In this article, we will learn how to invoke an API and process the data returned by the API using Azure Data Factory.
Applications typically host business logic in granular components to service a variety of internal and external needs. These components generally fall in the category of microservices and Application Programming Interfaces also known as APIs. For example, all the major popular e-commerce applications of the likes of Amazon, Walmart, and others offer their services in the form of APIs. They have their own e-commerce portal, but they also offer the usage of their APIs using which subscriber of these APIs can build their own custom applications as well. APIs allow applications to extend and reuse business logic, data, and processes in the form of service.

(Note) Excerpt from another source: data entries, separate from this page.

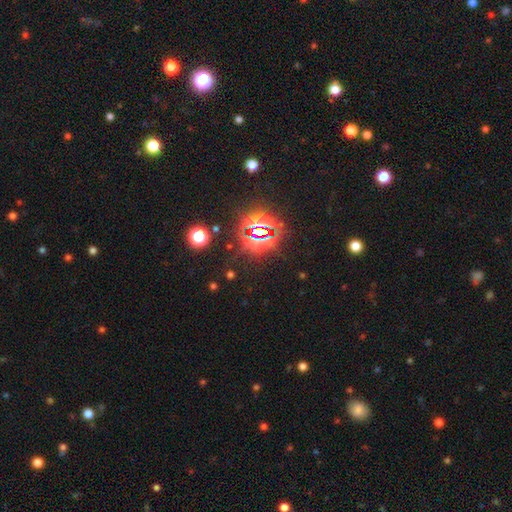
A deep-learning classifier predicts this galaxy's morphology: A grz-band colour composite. It shows a star or artifact, not a galaxy (83%).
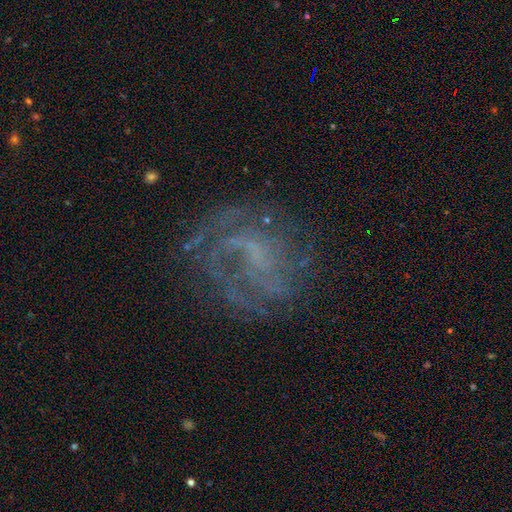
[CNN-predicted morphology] type=featured or disk (72%); edge-on=no (98%); bar=no (53%); spiral arms=yes (78%); winding=tight (39%); arm count=can't tell (40%); bulge=none (60%); merging=none (64%).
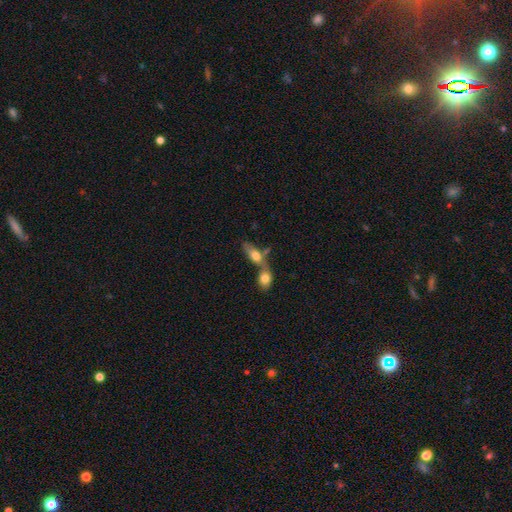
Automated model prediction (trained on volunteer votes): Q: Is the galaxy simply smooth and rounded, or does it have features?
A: smooth — 71%.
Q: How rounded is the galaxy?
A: in between — 75%.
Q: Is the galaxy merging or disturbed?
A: merger — 69%.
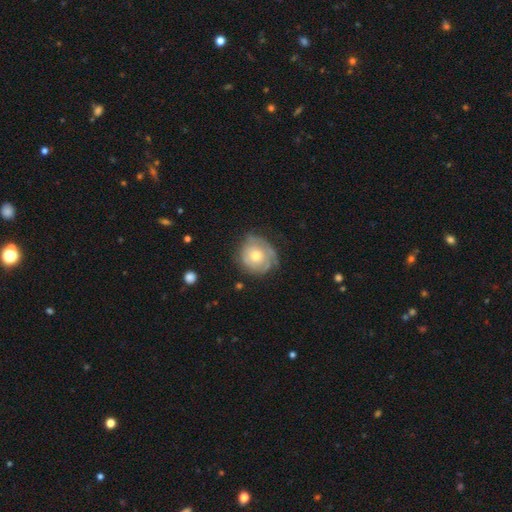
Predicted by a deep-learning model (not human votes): smooth-or-featured: featured or disk: 56% | smooth: 37% | star or artifact: 7%
  disk-edge-on: no: 96% | yes: 4%
    bar: no: 86% | weak: 12% | strong: 2%
    has-spiral-arms: yes: 70% | no: 30%
    bulge-size: moderate: 64% | small: 29% | large: 5% | none: 1% | dominant: 1%
  merging: none: 65% | minor disturbance: 24% | major disturbance: 9% | merger: 2%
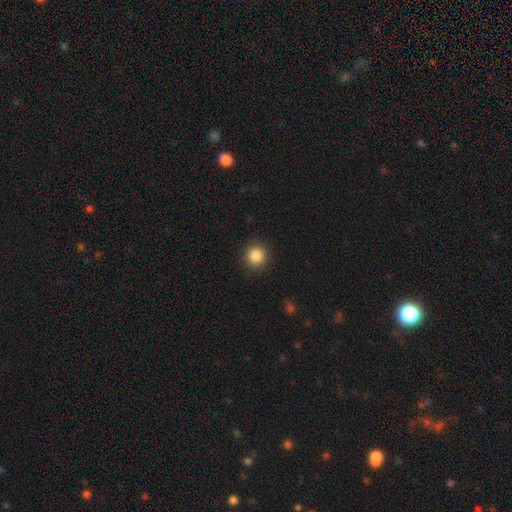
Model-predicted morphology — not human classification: Smooth or featured? smooth (86%)
How rounded? round (94%)
Merging? none (92%)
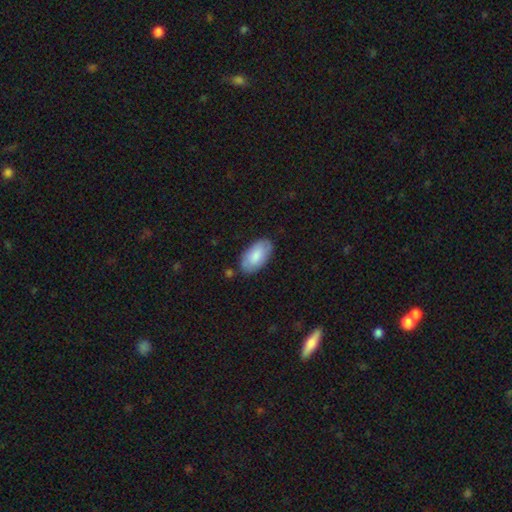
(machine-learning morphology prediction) Overall: smooth (82%). How rounded: in between (95%). Merging: none (81%).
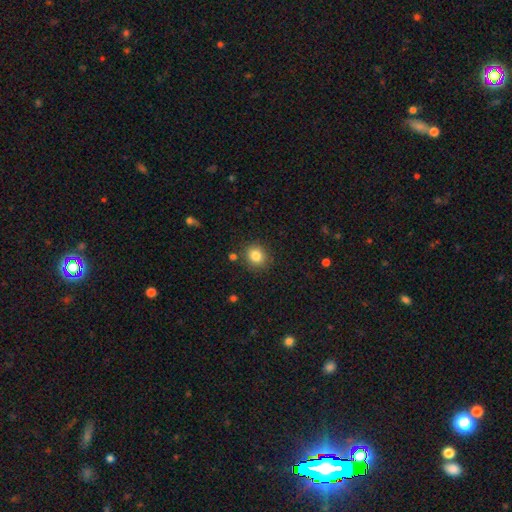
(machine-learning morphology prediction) This is clearly a smooth galaxy (83%). How rounded: likely round (75%). Merging: clearly none (85%).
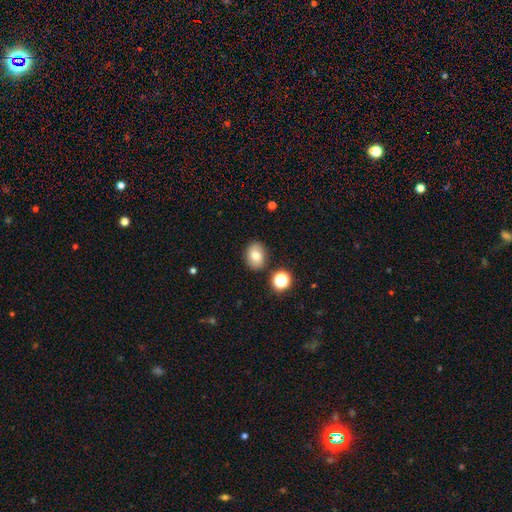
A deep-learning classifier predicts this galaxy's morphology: type=smooth (75%); roundness=in between (59%); merging=none (84%).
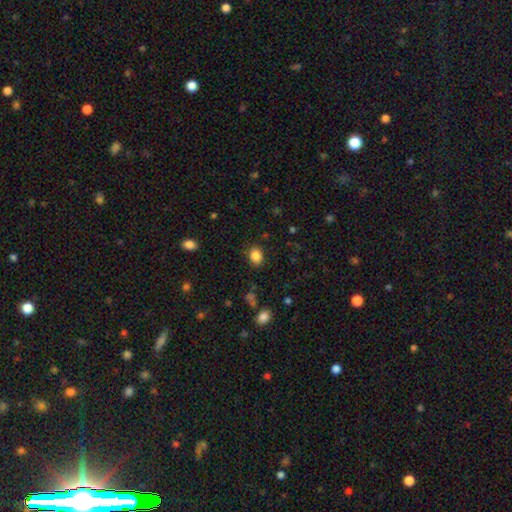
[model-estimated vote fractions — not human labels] This is clearly a smooth galaxy (86%). How rounded: likely in between (62%). Merging: clearly none (86%).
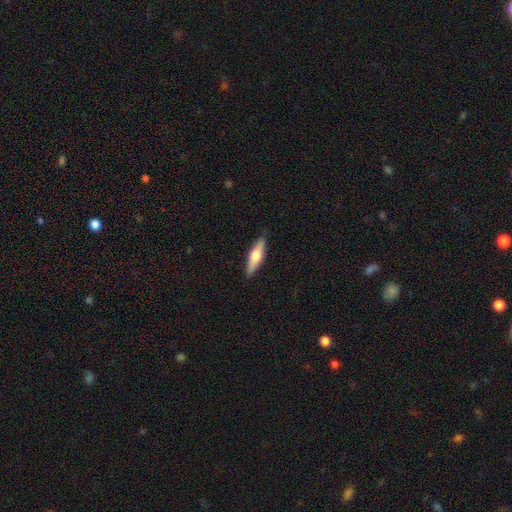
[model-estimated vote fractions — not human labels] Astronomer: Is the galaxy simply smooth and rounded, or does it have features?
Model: smooth — 51% (runner-up: featured or disk, 44%).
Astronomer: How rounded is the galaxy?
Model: cigar-shaped — 62%.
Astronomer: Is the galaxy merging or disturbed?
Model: none — 88%.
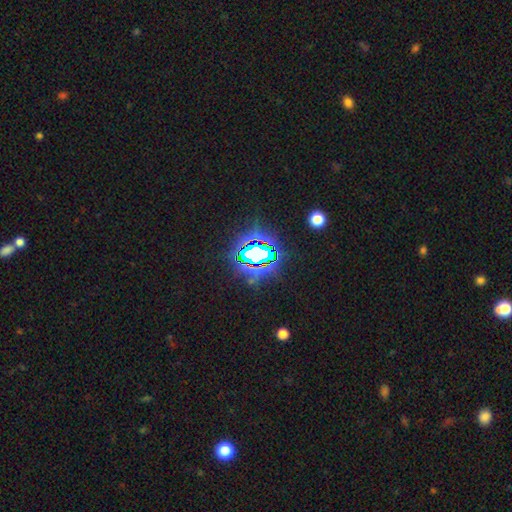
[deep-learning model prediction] The model was most divided on "smooth or featured": star or artifact: 76%, smooth: 13%, featured or disk: 11%.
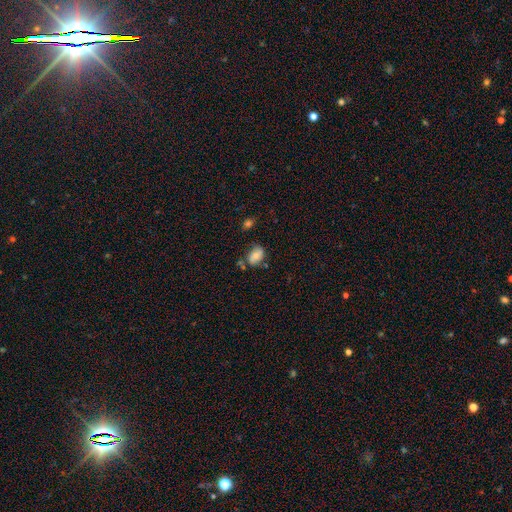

Data pipelines which are also known in general terms as Extract Transform Load mechanism, often process data using in-house custom-built logic. But when it comes to integrating or processing data from an external data source, often there is a need to use standard or 3rd party data processing logic or use data from 3rd party sources for referential purposes. Generally, as a standard mechanism, 3rd party systems expose their data or business process as a service i.e. in the form of APIs. These APIs can be invoked from data pipelines for the desired purpose of processing data. ETL frameworks like SSIS come ready with controls that support invoking of external APIs. On the Azure cloud platform, Azure Data Factory is the go-to service for building data pipelines. This article will show you how to integrate APIs into data pipelines with Azure Data Factory.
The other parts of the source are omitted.